For Duterte, this means that a trial verdict — whether guilty or not guilty — would not necessarily be final. Given the ICC’s past reversals, both conviction and acquittal remain possibilities until the appellate process is exhausted.

A Man Alone: Duterte’s Lack of International Support Could Seal His Fate

International dynamics can significantly influence ICC trials. When there is broad support for accountability, the ICC often receives more cooperation, intelligence, and resources. Duterte’s drug war was widely condemned by human rights organizations and Western governments, suggesting a favorable environment for prosecution. Organizations like Amnesty International have framed his arrest as a victory for justice, and key global actors have not opposed the case.

In Duterte’s case, however, there are few international defenders of the brutal drug war tactics, so direct political opposition to the ICC process is limited. The U.S., while not an ICC member, has signalled more openness to ICC initiatives in recent years after previously being hostile, and U.S. officials have also criticized Duterte’s abuses in the past. Regional neighbours in Asia traditionally have been sceptical of the ICC, but they have not rallied to Duterte’s defence in any significant way. All this suggests that international geopolitical currents are generally favourable to the ICC holding Duterte accountable.

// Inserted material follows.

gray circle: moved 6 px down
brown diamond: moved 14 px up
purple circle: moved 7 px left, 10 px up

This stands in contrast to cases like Russian President Vladimir Putin’s ICC indictment, where geopolitical divisions have complicated enforcement. Unlike Putin, Duterte lacks powerful international backers. While China maintained close ties with him during his presidency, it is unlikely to intervene on his behalf, given his diminished political relevance.

A Trial with Far-Reaching Consequences: The ICC’s Institutional Stakes

Duterte’s ICC trial is not just about one former leader but a test of the ICC’s ability to hold high-profile figures accountable. The ICC, as an institution, is aware of its track record and the political environment. High-profile failures like the collapse of the Kenya cases and the Gbagbo acquittal have been embarrassing for the prosecutor’s office and have drawn criticism about the ICC’s effectiveness in prosecuting powerful figures. The current ICC Prosecutor, Karim Khan, would not have sought Duterte’s arrest without confidence in the strength of the case. A conviction would reinforce the ICC’s deterrent power, while an acquittal might be perceived as another institutional failure.

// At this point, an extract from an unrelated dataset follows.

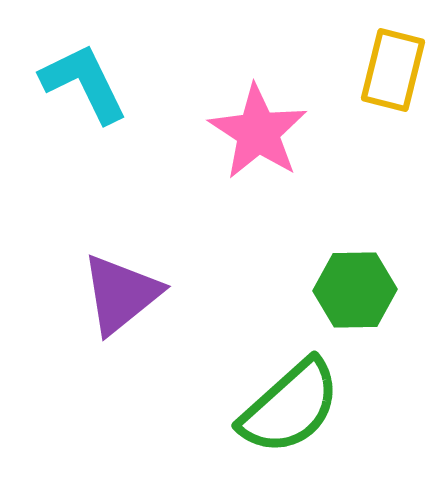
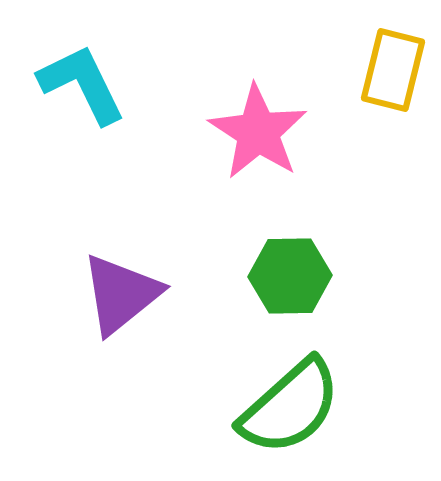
cyan L-shape: moved 2 px left, 1 px down
green hexagon: moved 65 px left, 14 px up
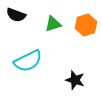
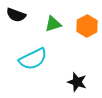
orange hexagon: moved 1 px right, 1 px down; rotated 10 degrees counterclockwise
cyan semicircle: moved 5 px right, 2 px up
black star: moved 2 px right, 2 px down
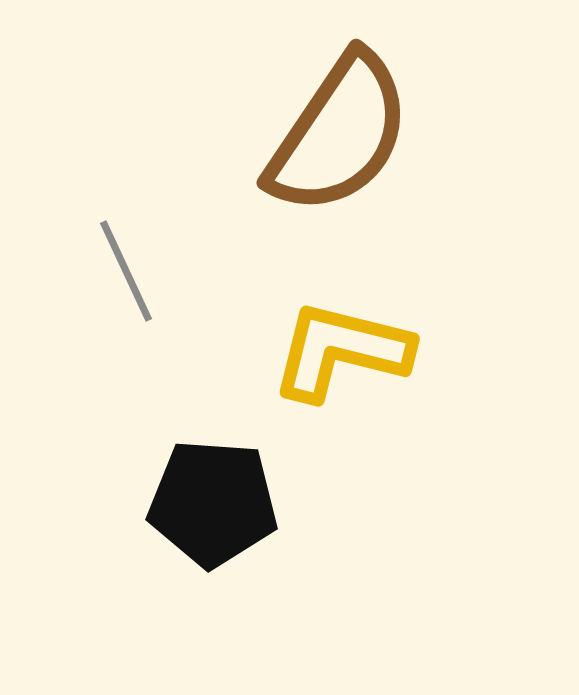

While past ICC cases suggest conviction is far from guaranteed, Duterte lacks the geopolitical shields that have protected other leaders. Regardless of the verdict, this case will shape perceptions of the ICC’s effectiveness, the future of international justice in Asia, and the broader debate over accountability for human rights abuses.

 

 

Dr Kristian Alexander is a Senior Fellow and Lead Researcher at the Rabdan Security and Defence Institute (RSDI), Abu Dhabi, UAE.